Когда вспоминаю детство, меня мучает мрачное тревожное чувство направленности всех наших действий. Мы работали, как роботы, выполняли свою богатую, утонченную, безжалостную, лишенную эмоций работу роботов. Нам нужно было что-то сохранять, что-то доказывать каждый день, всеми своими действиями. Мы должны были доказывать, что принадлежим к определенному классу. К среднему классу. К стражам. Мы выполняли важную работу. Нам следовало воплощать понятия статуса и манер. Мы должны были подавить бунт инстинктов, бунт плебеев, нам нельзя было испугаться, нельзя было поддаться желанию личного счастья. Ты спрашиваешь, сознательный ли это проект...Ну, нельзя сказать, что мои родители сидели за обеденным столом каждое воскресенье и объявляли программу действий на неделю или произносили речи, в которых озвучивали семейный план на пятьдесят лет. Но и нельзя сказать, что мы годились лишь для выполнения идиотских требований своего класса. Мы отлично знали, что жизнь предназначила нас для сдачи ряда сложных экзаменов. Не только наш дом, не только наш монолитный образ жизни, наши дивиденды и фабрику мы должны были защищать, но и дух сопротивления, являвшийся императивом и глубинным смыслом нашей жизни. Мы должны были сопротивляться силе прелести пролетариата, плебеям, которые хотели ослабить нашу решимость, постоянно искушая нас различными свободами, нам следовало победить тенденцию бунта - не только в мире, но и в себе. Всё было подозрительно, всё было опасно.

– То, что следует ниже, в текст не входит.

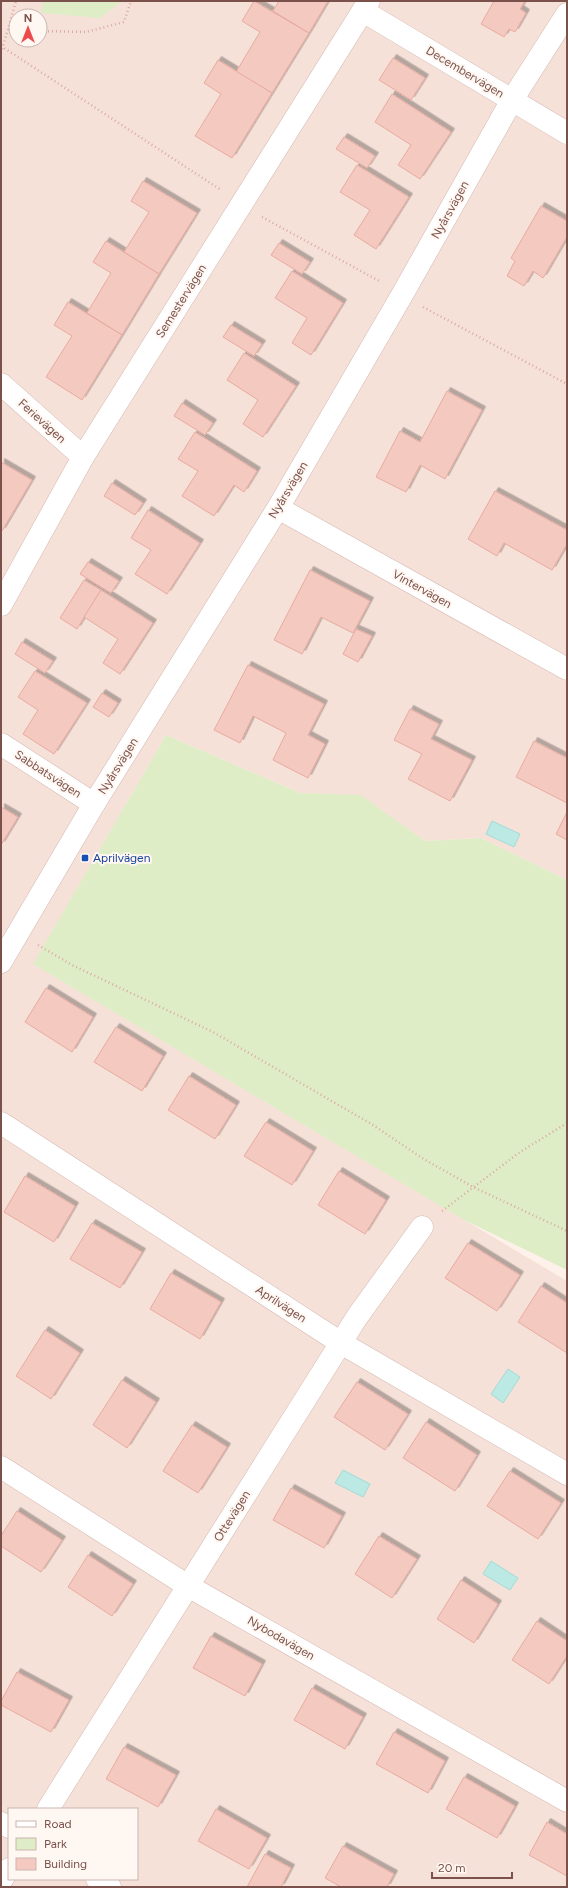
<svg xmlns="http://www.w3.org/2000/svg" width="568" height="1888" font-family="Figtree,sans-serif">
<defs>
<filter id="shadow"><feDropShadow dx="3.5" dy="-3.5" stdDeviation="0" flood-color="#0004"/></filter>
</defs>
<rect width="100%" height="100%" fill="#fef1ea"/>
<path fill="#f6e1d8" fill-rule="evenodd" d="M 1,1 L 567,1 L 567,880 L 481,838 L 425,841 L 361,796 L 300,793 L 166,735 L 34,964 L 567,1281 L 567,1887 L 1,1887 ZM 16,16 L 40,16 L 40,40 L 16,40 ZM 9,1809 L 137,1809 L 137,1879 L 9,1879 Z"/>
<g fill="#dfedc7">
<path d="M 43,1 L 122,1 L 100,18 L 41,13 Z"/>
<path d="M 166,735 L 300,793 L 361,795 L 425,841 L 481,838 L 567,880 L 567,1270 L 464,1220 L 33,964 Z"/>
</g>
<g fill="#bde9e5" stroke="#a2dbd7">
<path d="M 492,821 L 520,834 L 514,847 L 486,834 Z"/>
<path d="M 508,1369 L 520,1377 L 503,1403 L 491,1394 Z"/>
<path d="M 343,1470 L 370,1484 L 363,1497 L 335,1483 Z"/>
<path d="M 491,1561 L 518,1578 L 510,1590 L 483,1574 Z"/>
</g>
<g fill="#f4c9c0" stroke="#e8aaa0" filter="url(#shadow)">
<path d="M 254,1 L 309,33 L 272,93 L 236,72 L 260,32 L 242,21 Z"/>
<path d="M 279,1 L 328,1 L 309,33 L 273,11 Z"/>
<path d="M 494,1 L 525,1 L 520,9 L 526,13 L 515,32 L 509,29 L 504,37 L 481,24 Z"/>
<path d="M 393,58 L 425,78 L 411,100 L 379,80 Z"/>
<path d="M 218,60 L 272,93 L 232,158 L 195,136 L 221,94 L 204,83 Z"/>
<path d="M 392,94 L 451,132 L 420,179 L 398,165 L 411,145 L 375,122 Z"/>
<path d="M 344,137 L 375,156 L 367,168 L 336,149 Z"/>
<path d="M 357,165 L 409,197 L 376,249 L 354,235 L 370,210 L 340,192 Z"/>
<path d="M 143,181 L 197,213 L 159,274 L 124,252 L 149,212 L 131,201 Z"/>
<path d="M 541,206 L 567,221 L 567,237 L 543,278 L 533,271 L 524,286 L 507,276 L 515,261 L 511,258 Z"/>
<path d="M 106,241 L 159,274 L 122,335 L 87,313 L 111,273 L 93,262 Z"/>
<path d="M 279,243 L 310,262 L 302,274 L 271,255 Z"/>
<path d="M 292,271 L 343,303 L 311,355 L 292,343 L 307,318 L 275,298 Z"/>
<path d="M 68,302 L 122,335 L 82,400 L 46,377 L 72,336 L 54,325 Z"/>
<path d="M 231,325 L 262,344 L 254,356 L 223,337 Z"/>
<path d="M 244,353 L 296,386 L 263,437 L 243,424 L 258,400 L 227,380 Z"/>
<path d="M 447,391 L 482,410 L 445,479 L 420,465 L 406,492 L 376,477 L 400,431 L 420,442 Z"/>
<path d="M 182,403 L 213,423 L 205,435 L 174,416 Z"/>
<path d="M 195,432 L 257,471 L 244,492 L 234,485 L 214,516 L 182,496 L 198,471 L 178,459 Z"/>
<path d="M 1,462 L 32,480 L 2,531 L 1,531 Z"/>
<path d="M 112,483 L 143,503 L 135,515 L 104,496 Z"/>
<path d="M 495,491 L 567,530 L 567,544 L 552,570 L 504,543 L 497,556 L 468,539 Z"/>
<path d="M 148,510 L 200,543 L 167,594 L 135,574 L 151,550 L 131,538 Z"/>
<path d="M 88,562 L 119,581 L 111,593 L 80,574 Z"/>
<path d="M 310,570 L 370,601 L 353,633 L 321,617 L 302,654 L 274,640 Z"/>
<path d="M 84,580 L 101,590 L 77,629 L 60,618 Z"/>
<path d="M 101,590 L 153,623 L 120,674 L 103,663 L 118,639 L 84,617 Z"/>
<path d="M 356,629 L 372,636 L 358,662 L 343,654 Z"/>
<path d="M 22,642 L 53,661 L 45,673 L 15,654 Z"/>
<path d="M 248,665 L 324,704 L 308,735 L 325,744 L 308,778 L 273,760 L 286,733 L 253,716 L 240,743 L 214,730 Z"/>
<path d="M 35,671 L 87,703 L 54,754 L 23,734 L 38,710 L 18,697 Z"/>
<path d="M 102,693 L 118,703 L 109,717 L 93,707 Z"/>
<path d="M 410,709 L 439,724 L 431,739 L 472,760 L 450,801 L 408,779 L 422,754 L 394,740 Z"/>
<path d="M 534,741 L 567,758 L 567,803 L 516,777 Z"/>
<path d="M 1,807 L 18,817 L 1,845 Z"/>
<path d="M 567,812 L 567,840 L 556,834 Z"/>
<path d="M 46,988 L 93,1017 L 72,1052 L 25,1022 Z"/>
<path d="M 116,1027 L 163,1056 L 142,1091 L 94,1062 Z"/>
<path d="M 189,1076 L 236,1105 L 215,1139 L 168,1110 Z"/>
<path d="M 266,1122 L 313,1151 L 292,1185 L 244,1156 Z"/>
<path d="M 339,1171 L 386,1200 L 365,1234 L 318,1205 Z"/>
<path d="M 25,1176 L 75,1206 L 54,1242 L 4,1212 Z"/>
<path d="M 92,1223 L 142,1252 L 120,1288 L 70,1259 Z"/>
<path d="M 468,1243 L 520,1275 L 497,1311 L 445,1278 Z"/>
<path d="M 171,1273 L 221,1302 L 200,1339 L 150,1309 Z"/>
<path d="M 541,1286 L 567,1303 L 567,1353 L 518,1322 Z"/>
<path d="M 45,1330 L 80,1353 L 51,1399 L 16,1376 Z"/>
<path d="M 122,1380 L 156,1402 L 127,1448 L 93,1425 Z"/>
<path d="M 357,1382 L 408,1414 L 385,1450 L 334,1417 Z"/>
<path d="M 426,1422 L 477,1455 L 455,1491 L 403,1458 Z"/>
<path d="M 192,1425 L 227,1447 L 198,1493 L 163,1471 Z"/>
<path d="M 510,1471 L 561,1503 L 538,1539 L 487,1506 Z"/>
<path d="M 291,1488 L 342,1516 L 324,1548 L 273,1520 Z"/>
<path d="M 17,1511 L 62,1540 L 41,1572 L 1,1546 L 1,1536 Z"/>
<path d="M 379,1536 L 417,1559 L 392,1598 L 355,1574 Z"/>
<path d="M 88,1555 L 133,1584 L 112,1616 L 68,1587 Z"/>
<path d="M 461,1580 L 498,1604 L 474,1643 L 437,1619 Z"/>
<path d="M 537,1621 L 567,1641 L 567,1656 L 549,1684 L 512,1660 Z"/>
<path d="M 211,1636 L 262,1664 L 245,1696 L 193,1668 Z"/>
<path d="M 17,1672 L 69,1700 L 51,1732 L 1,1705 L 1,1701 Z"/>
<path d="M 312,1688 L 363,1717 L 345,1749 L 294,1720 Z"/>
<path d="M 394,1732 L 445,1761 L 428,1793 L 376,1764 Z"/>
<path d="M 124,1747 L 176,1775 L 158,1807 L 106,1779 Z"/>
<path d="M 464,1777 L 515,1806 L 497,1838 L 446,1809 Z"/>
<path d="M 216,1809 L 267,1838 L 249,1869 L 198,1841 Z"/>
<path d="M 547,1822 L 567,1834 L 567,1876 L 529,1855 Z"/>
<path d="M 343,1846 L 394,1874 L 387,1887 L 341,1887 L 325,1878 Z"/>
<path d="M 265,1854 L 291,1868 L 281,1887 L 247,1887 Z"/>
</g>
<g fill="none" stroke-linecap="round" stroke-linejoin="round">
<defs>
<g id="street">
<path d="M 363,11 L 567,133"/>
<path d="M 1,384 L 83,457"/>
<path d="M 278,508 L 567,669"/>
<path d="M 1,605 L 83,457 L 369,1"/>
<path d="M 1,744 L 94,804"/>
<path d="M 1,962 L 94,804 L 278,508 L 402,295 L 512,100 L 567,14"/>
<path d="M 1,1123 L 341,1343 L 567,1474"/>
<path d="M 1,1467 L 188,1586 L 567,1801"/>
<path d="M 48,1809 L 357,1317 L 422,1227"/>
<path d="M 1,1823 L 9,1827"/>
<path d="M 97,1879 L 110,1887"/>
<path d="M 1,1881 L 9,1869"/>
</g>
</defs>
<use href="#street" stroke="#d4b8b1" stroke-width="23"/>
<g stroke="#daaba2" stroke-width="2.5" stroke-dasharray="1 3" stroke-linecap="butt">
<path d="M 9,30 L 16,31"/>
<path d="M 40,31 L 86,32 L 124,22 L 131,1"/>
<path d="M 1,46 L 221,190"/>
<path d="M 1,53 L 16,1"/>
<path d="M 262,217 L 381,282"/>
<path d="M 423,307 L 567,384"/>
<path d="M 38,945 L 72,965 L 213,1032 L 373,1125 L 422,1158 L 473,1187 L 567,1231"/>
<path d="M 442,1211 L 520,1152 L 567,1123"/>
</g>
<use href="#street" stroke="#fff" stroke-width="22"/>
</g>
<rect fill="#1a4fb4" stroke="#fff7f2" stroke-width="1.5" x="81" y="854" width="8" height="8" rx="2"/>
<g text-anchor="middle" stroke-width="4" stroke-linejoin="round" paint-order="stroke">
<g font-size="12" fill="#7b514b" stroke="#fff7f2">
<text transform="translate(465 72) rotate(31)" y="4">Decembervägen</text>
<text transform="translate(450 210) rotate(-61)" y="4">Nyårsvägen</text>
<text transform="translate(181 301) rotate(-58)" y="4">Semestervägen</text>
<text transform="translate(42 421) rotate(42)" y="4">Ferievägen</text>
<text transform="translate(288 490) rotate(-59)" y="4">Nyårsvägen</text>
<text transform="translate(422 589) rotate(29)" y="4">Vintervägen</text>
<text transform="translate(118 766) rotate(-58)" y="4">Nyårsvägen</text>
<text transform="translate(48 774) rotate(33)" y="4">Sabbatsvägen</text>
<text transform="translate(281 1304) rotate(33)" y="4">Aprilvägen</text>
<text transform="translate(232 1516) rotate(-58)" y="4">Ottevägen</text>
<text transform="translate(281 1638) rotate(30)" y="4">Nybodavägen</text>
</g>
<g font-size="12" fill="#164399" stroke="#fff7f2" text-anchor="start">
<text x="93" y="862">Aprilvägen</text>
</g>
</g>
<rect width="568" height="1888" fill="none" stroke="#7b514b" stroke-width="4"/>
<rect x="8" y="1808" width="130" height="72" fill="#fff7f2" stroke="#cab5af"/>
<rect x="16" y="1821" width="20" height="6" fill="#ffffff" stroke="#cab5af"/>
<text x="44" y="1828" font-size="12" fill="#7b514b">Road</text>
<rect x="16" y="1838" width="20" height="12" fill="#dfedc7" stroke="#cab5af"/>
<text x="44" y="1848" font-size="12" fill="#7b514b">Park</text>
<rect x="16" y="1858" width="20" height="12" fill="#f4c9c0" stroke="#cab5af"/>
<text x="44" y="1868" font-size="12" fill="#7b514b">Building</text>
<g transform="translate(28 28)"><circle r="19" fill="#fff7f2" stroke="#cab5af"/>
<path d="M0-3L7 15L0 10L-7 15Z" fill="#ec4b4d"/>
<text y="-6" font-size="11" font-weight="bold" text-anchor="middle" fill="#7b514b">N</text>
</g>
<path d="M432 1872v6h80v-6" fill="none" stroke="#7b514b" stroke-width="2"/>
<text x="438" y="1872" font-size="12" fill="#7b514b" stroke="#fff7f2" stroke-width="3" paint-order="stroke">20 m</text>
</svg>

Подобно другим, мы делали всё возможное для бесперебойной работы тонкого механизма безжалостно придирчивого общества. Мы делали это дома, судили мир по внешнему облику, подавляли свои желания и регулировали свои склонности. Чтобы быть респектабельным, нужно всё время прилагать к этому усилия. Сейчас я имею в виду креативные, ответственные слои среднего класса, иными словами, не напористый нижний его слой, который просто хочет для себя более комфортной и разнообразной жизни. Наши амбиции заключались не в том, чтобы жить в большем комфорте или более насыщенной жизнью. Во всех наших действиях, в наших манерах и формах поведения присутствовал элемент сознательного самоотрицания. Для нас это был некий религиозный обет, нам доверили миссию спасения светского, языческого общества от самого себя. Задача исполняющих эту роль по обету и в соответствии с установленным порядком - поддерживать этот порядок и скрывать угрозу для объектов их заботы. Мы обедали, помня об этой ответственности. Каждую неделю мы с осознанием своего долга шли на представление в Оперу или в Национальный театр. Мы принимали гостей, других ответственных людей, с тем же настроением: они приходили в черных костюмах, сидели в гостиной, мы ставили на стол хорошие, тщательно подобранные блюда и вели пустую беседу на бесплодные темы, поверь мне, не было в мире ничего более бесплодного, чем наши беседы.